Given records.
=== Begin Enclosure ===
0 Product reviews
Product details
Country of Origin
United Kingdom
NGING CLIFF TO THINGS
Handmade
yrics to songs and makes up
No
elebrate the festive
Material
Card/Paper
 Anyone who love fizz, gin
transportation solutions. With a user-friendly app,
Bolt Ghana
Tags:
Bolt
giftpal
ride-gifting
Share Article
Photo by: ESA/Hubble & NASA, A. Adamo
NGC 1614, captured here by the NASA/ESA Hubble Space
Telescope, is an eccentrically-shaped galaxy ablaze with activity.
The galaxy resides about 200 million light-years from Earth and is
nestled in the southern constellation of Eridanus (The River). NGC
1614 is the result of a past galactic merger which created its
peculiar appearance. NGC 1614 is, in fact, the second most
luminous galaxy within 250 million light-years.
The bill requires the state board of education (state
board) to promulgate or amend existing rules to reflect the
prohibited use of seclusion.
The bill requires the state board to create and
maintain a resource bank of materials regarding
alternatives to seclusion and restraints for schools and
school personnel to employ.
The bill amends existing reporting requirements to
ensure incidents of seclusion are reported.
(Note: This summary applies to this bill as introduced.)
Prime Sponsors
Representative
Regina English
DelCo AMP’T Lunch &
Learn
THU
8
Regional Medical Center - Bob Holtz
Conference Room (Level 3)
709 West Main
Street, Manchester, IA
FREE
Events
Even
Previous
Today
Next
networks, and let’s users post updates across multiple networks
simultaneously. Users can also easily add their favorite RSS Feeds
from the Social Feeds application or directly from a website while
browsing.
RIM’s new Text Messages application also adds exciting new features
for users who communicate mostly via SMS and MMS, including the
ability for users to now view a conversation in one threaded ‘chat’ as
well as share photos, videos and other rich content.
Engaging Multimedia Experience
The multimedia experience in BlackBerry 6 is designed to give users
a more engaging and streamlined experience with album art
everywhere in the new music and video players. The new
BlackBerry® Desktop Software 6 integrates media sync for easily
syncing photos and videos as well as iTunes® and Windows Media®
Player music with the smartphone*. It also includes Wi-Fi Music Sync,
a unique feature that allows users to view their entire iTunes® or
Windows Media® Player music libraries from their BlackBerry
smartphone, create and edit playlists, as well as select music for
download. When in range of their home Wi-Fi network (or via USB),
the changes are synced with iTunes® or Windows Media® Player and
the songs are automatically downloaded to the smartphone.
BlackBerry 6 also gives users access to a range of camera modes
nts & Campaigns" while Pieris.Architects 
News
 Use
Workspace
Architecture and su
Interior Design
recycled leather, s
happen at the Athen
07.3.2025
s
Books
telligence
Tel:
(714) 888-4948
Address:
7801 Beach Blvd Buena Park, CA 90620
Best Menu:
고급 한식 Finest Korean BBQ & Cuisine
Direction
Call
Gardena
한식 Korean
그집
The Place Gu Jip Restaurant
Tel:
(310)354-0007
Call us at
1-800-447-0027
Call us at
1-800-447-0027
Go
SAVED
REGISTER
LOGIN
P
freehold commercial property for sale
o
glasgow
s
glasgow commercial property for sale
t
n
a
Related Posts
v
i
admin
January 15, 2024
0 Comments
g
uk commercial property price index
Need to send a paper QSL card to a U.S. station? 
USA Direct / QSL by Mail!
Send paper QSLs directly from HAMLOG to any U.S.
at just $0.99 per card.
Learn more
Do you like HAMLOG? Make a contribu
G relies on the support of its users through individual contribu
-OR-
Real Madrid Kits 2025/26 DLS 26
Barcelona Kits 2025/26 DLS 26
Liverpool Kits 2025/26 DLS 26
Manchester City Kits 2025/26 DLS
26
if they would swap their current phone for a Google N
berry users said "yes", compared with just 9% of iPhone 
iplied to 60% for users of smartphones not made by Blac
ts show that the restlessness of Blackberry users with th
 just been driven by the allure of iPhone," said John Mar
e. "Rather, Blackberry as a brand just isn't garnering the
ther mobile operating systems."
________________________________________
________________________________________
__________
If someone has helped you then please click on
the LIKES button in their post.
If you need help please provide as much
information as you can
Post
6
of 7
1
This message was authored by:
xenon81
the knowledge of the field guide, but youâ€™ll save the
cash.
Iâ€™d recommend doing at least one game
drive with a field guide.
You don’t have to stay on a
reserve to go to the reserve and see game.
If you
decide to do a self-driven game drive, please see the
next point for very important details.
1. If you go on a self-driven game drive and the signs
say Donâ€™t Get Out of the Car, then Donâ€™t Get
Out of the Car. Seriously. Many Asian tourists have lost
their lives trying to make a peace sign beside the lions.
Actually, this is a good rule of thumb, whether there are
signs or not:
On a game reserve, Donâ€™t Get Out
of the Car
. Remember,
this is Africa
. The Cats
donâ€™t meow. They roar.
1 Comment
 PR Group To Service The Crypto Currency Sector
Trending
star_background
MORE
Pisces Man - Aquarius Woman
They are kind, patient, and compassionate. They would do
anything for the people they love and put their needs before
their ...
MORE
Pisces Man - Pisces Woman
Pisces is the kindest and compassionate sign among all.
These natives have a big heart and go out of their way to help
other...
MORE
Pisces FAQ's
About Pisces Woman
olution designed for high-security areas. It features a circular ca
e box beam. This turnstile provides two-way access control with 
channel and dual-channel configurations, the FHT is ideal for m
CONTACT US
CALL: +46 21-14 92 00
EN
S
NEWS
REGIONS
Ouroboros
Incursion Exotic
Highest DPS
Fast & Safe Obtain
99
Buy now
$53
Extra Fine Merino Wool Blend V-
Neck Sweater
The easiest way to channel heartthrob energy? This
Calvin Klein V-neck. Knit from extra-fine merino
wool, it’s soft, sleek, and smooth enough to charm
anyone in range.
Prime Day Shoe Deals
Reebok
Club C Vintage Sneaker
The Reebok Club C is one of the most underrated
=== End Enclosure ===
Directions. Tally how many lines of the material contain the word "other". The answer must be the number and nothing else.

Task result. 2